### ACTIVITY
Scan the entries below for the word "Description". Copy each line that has it.
*** DATA FOR THE TASK ***
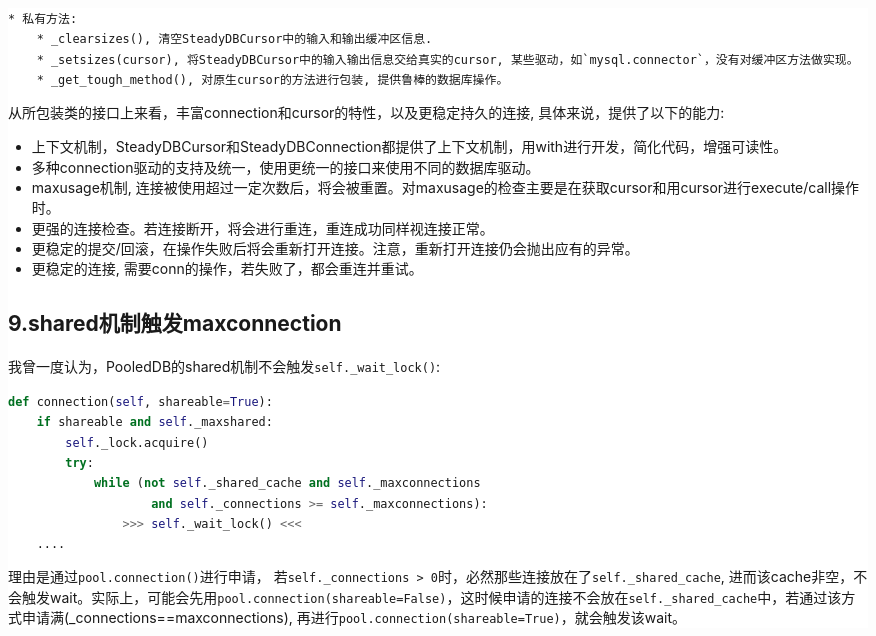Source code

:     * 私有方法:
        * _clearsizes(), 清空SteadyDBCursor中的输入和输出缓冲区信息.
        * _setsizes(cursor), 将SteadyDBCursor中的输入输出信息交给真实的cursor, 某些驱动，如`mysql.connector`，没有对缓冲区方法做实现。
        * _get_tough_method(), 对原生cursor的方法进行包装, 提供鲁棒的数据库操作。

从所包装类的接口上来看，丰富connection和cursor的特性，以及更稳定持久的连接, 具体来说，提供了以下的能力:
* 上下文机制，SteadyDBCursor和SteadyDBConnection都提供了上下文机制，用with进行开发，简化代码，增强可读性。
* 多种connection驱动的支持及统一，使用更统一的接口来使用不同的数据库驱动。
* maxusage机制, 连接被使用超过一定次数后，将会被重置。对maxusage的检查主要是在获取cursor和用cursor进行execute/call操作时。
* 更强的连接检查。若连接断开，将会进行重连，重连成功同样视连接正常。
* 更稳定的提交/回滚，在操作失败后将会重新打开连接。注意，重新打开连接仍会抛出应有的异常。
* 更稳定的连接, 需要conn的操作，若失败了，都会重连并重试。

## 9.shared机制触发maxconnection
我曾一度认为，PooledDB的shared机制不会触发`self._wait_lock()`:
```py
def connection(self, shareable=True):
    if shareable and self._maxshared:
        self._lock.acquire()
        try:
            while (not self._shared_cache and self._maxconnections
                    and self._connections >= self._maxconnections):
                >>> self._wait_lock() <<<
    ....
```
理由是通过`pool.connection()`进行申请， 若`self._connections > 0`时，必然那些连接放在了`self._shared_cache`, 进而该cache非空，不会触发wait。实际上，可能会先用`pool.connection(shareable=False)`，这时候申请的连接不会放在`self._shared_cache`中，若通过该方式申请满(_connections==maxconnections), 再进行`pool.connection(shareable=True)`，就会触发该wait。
*** End of DATA FOR THE TASK ***
*** DATA FOR THE TASK ***
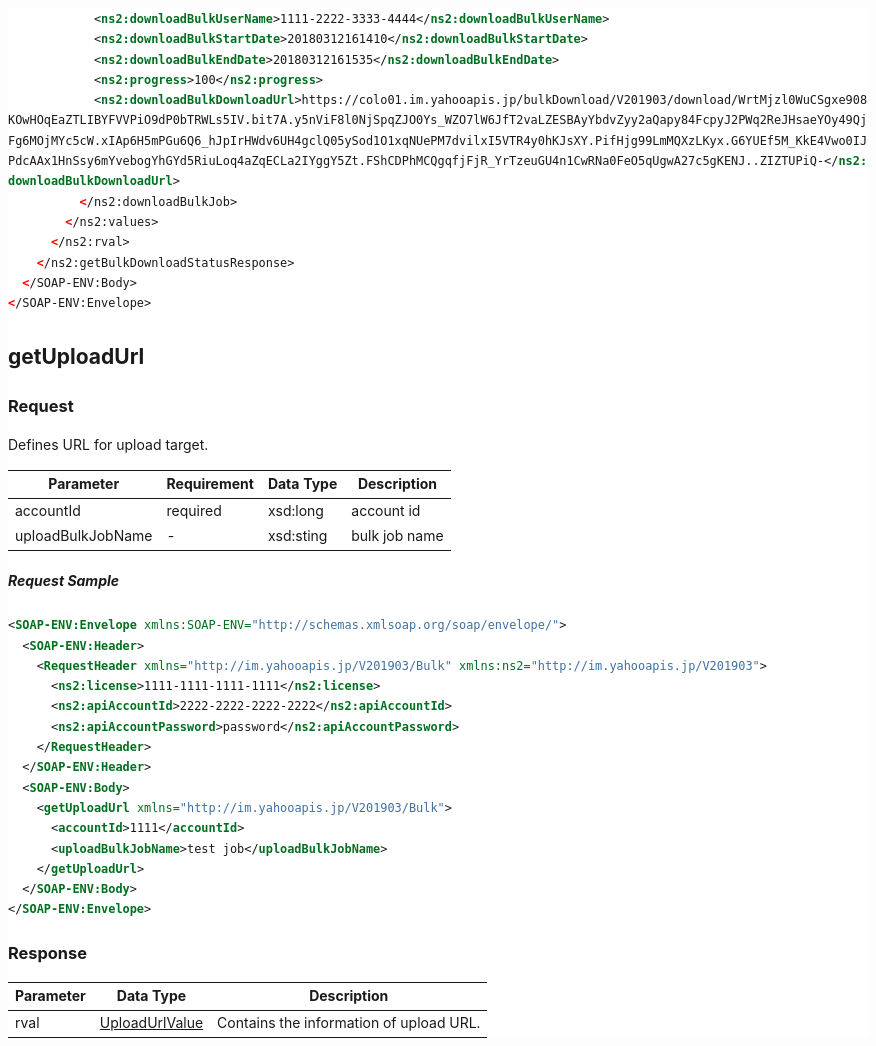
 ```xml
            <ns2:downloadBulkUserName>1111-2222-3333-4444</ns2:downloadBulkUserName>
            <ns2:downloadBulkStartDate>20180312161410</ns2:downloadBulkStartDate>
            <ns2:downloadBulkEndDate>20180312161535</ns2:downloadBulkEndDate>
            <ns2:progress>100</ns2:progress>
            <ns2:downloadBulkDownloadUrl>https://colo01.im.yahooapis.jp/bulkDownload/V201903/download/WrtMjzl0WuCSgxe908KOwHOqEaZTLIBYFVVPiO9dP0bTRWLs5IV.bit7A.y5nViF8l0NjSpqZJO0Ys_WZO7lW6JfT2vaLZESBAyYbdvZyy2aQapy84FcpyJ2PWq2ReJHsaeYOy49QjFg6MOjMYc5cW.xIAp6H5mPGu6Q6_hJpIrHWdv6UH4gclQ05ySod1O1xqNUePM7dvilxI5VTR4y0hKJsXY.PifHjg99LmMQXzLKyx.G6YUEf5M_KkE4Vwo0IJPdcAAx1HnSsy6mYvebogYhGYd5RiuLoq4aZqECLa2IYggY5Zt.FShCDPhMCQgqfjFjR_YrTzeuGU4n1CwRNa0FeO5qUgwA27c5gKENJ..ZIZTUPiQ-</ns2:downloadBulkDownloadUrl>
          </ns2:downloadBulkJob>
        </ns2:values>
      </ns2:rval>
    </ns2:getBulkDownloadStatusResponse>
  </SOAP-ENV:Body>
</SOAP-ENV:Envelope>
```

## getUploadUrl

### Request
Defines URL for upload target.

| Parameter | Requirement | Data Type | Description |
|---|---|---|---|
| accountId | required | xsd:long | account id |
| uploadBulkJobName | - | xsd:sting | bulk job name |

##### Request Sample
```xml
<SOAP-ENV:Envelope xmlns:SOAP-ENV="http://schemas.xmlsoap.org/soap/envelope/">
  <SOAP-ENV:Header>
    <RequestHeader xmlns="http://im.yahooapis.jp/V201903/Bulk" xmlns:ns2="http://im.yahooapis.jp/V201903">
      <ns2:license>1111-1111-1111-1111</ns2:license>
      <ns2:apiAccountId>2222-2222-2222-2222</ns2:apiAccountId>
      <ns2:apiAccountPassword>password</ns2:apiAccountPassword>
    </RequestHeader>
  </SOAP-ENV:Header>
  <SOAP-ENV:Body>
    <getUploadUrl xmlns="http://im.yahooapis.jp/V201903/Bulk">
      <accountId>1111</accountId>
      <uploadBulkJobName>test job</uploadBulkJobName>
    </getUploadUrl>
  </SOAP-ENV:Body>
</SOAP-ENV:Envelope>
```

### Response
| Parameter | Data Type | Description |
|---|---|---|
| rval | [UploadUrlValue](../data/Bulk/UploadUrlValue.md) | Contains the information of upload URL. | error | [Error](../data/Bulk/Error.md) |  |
*** End of DATA FOR THE TASK ***
### EXERCISE RESULT
| Parameter | Requirement | Data Type | Description |
| Parameter | Data Type | Description |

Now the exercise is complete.